◆ To-do item
Go through the material under this sentence. Return every line holding "Filtro".

◆ Data listing
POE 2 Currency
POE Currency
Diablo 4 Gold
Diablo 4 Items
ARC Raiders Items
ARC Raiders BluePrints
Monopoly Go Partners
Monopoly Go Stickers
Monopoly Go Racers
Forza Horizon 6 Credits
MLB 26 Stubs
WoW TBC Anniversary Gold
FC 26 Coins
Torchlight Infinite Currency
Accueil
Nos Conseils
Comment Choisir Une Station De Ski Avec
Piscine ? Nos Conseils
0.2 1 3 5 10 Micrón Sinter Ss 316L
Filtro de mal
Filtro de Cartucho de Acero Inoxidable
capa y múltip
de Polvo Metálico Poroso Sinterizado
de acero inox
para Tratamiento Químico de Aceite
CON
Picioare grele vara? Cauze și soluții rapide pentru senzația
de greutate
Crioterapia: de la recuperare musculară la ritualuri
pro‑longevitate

◆ Reply to the task
Filtro de mal
Filtro de Cartucho de Acero Inoxidable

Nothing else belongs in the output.